** Dataset follows **
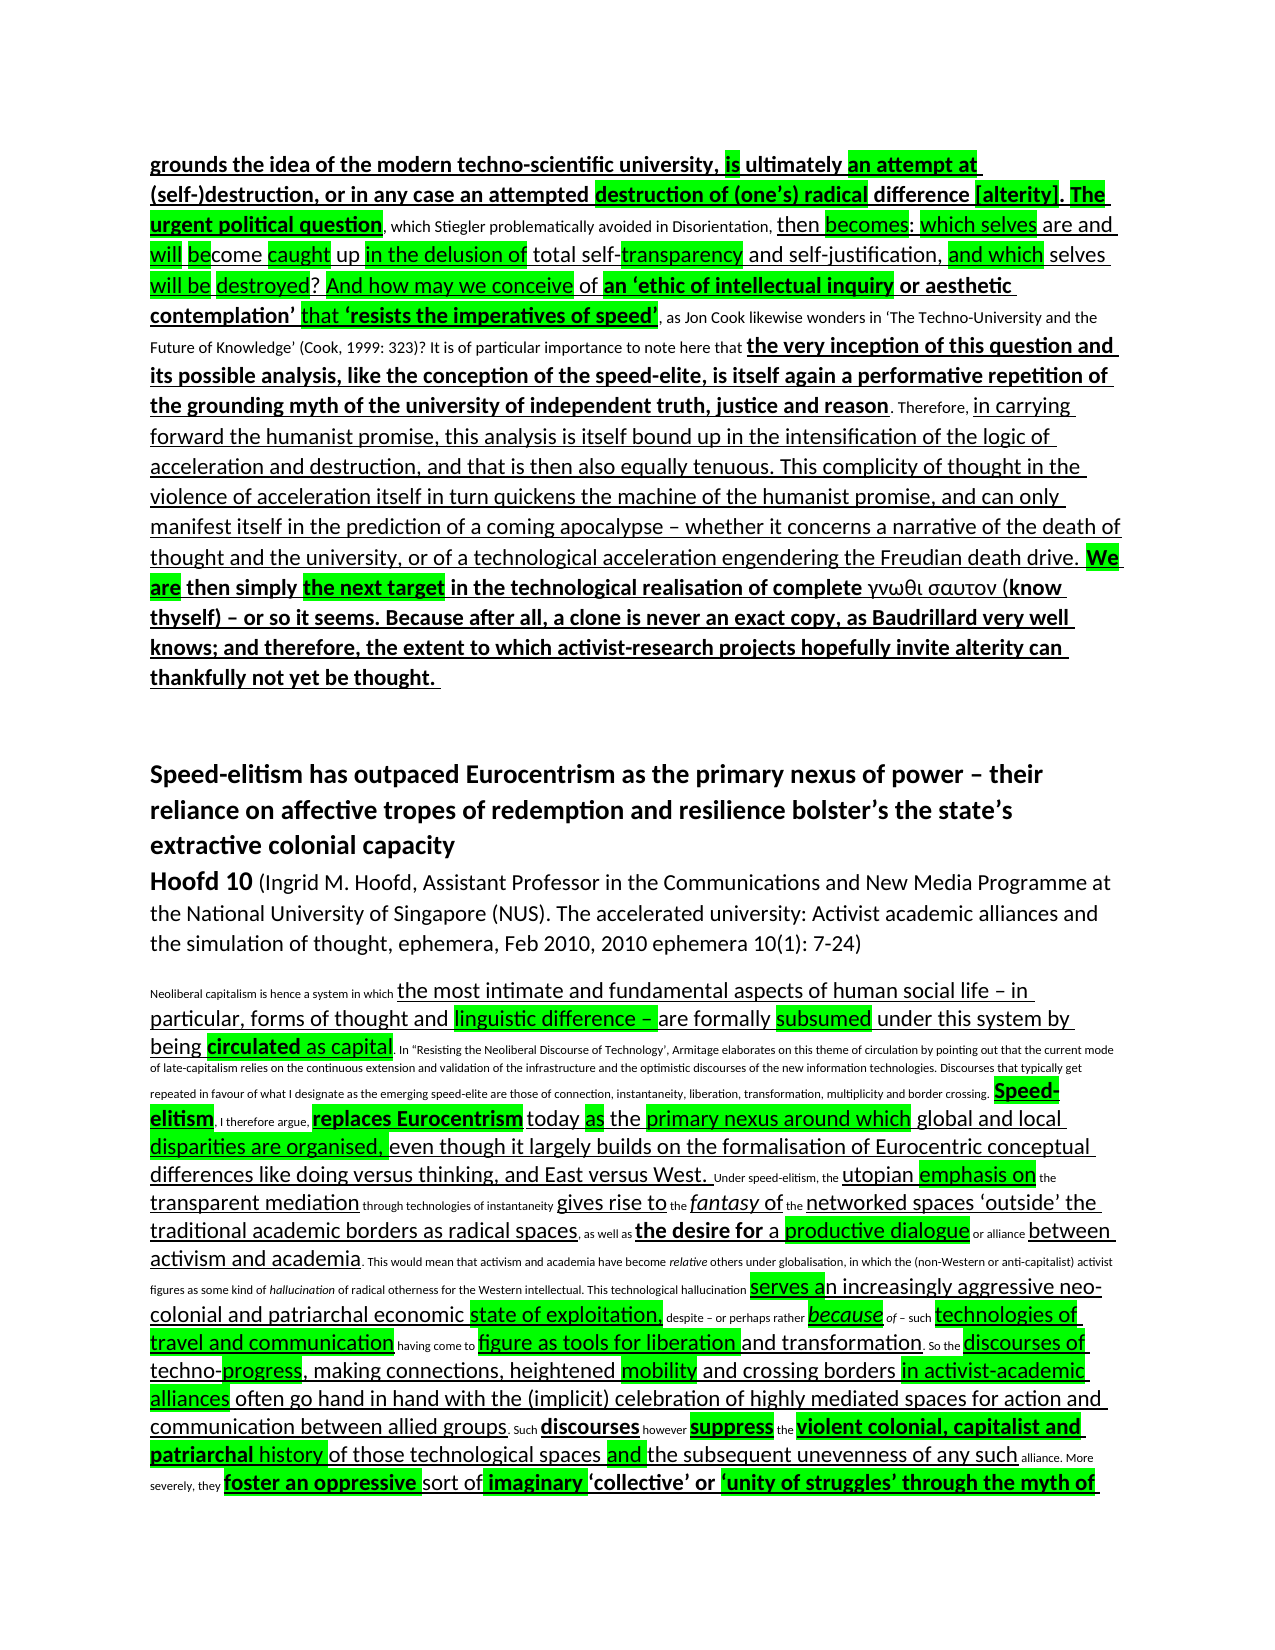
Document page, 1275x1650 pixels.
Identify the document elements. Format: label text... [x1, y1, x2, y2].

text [150, 976, 1125, 1496]
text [150, 150, 1125, 692]
text Hoofd 10 (Ingrid M. Hoofd, Assistant Professor in the Communications and New Media Programme at the National University of Singapore (NUS). The accelerated university: Activist academic alliances and the simulation of thought, ephemera, Feb 2010, 2010 ephemera 10(1): 7-24) [150, 864, 1125, 958]
text Speed-elitism has outpaced Eurocentrism as the primary nexus of power – their reliance on affective tropes of redemption and resilience bolster’s the state’s extractive colonial capacity [150, 757, 1125, 862]
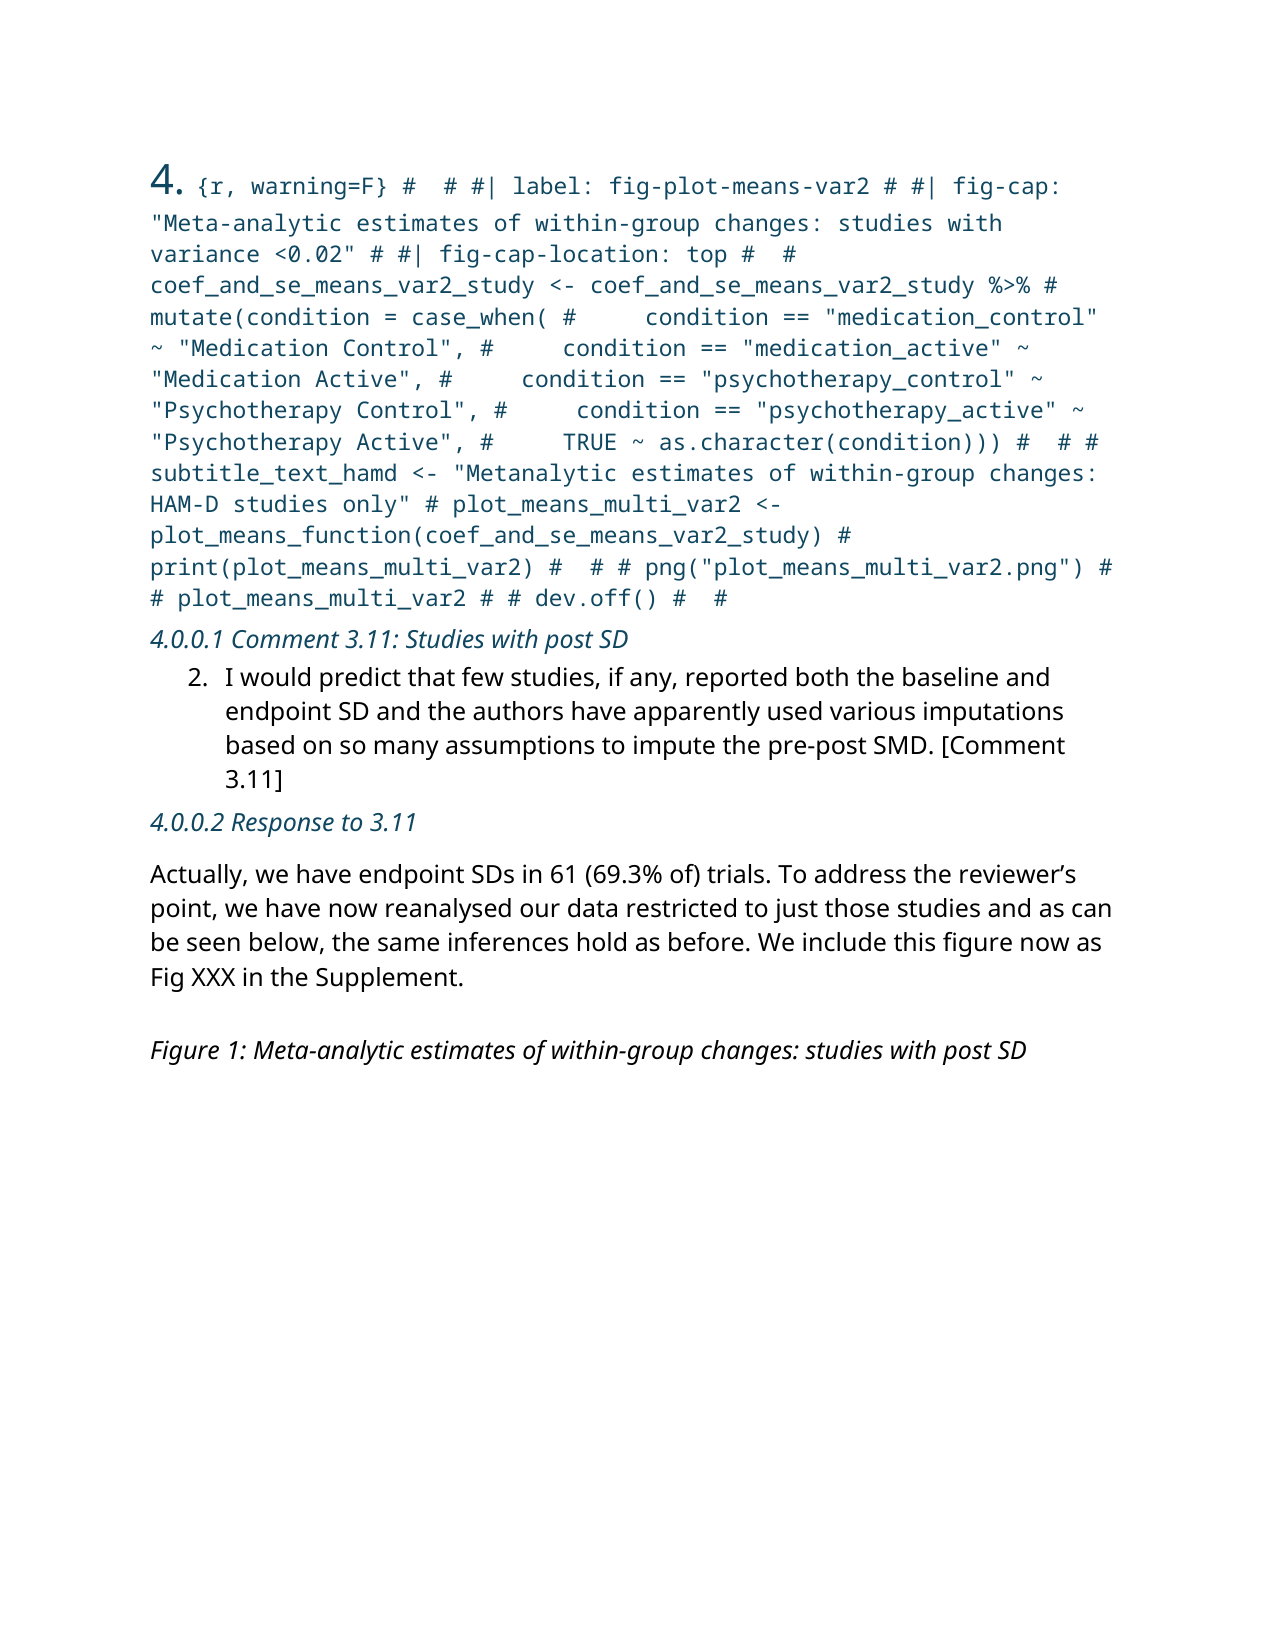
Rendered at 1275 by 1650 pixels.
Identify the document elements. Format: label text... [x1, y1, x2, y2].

subtitle 4.0.0.2 Response to 3.11 [150, 804, 1125, 838]
subtitle 4.0.0.1 Comment 3.11: Studies with post SD [150, 621, 1125, 655]
list I would predict that few studies, if any, reported both the baseline and endpoint SD and the authors have apparently used various imputations based on so many assumptions to impute the pre-post SMD. [Comment 3.11] [187, 659, 1125, 796]
subtitle 4. {r, warning=F} # # #| label: fig-plot-means-var2 # #| fig-cap: "Meta-analytic estimates of within-group changes: studies with variance <0.02" # #| fig-cap-location: top # # coef_and_se_means_var2_study <- coef_and_se_means_var2_study %>% # mutate(condition = case_when( # condition == "medication_control" ~ "Medication Control", # condition == "medication_active" ~ "Medication Active", # condition == "psychotherapy_control" ~ "Psychotherapy Control", # condition == "psychotherapy_active" ~ "Psychotherapy Active", # TRUE ~ as.character(condition))) # # # subtitle_text_hamd <- "Metanalytic estimates of within-group changes: HAM-D studies only" # plot_means_multi_var2 <- plot_means_function(coef_and_se_means_var2_study) # print(plot_means_multi_var2) # # # png("plot_means_multi_var2.png") # # plot_means_multi_var2 # # dev.off() # # [150, 150, 1125, 613]
text Actually, we have endpoint SDs in 61 (69.3% of) trials. To address the reviewer’s point, we have now reanalysed our data restricted to just those studies and as can be seen below, the same inferences hold as before. We include this figure now as Fig XXX in the Supplement. [150, 857, 1125, 993]
table_header Figure 1: Meta-analytic estimates of within-group changes: studies with post SD [139, 1012, 1114, 1079]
** End of Dataset **
Problem description: Set down word for word the lines above from the one with "text [150, 150, 1125, 692]" up to and including the one with "Rendered at 1275 by 1650 pixels.". Omit every picture.

Expected answer:
text [150, 150, 1125, 692]
text Hoofd 10 (Ingrid M. Hoofd, Assistant Professor in the Communications and New Media Programme at the National University of Singapore (NUS). The accelerated university: Activist academic alliances and the simulation of thought, ephemera, Feb 2010, 2010 ephemera 10(1): 7-24) [150, 864, 1125, 958]
text Speed-elitism has outpaced Eurocentrism as the primary nexus of power – their reliance on affective tropes of redemption and resilience bolster’s the state’s extractive colonial capacity [150, 757, 1125, 862]
Rendered at 1275 by 1650 pixels.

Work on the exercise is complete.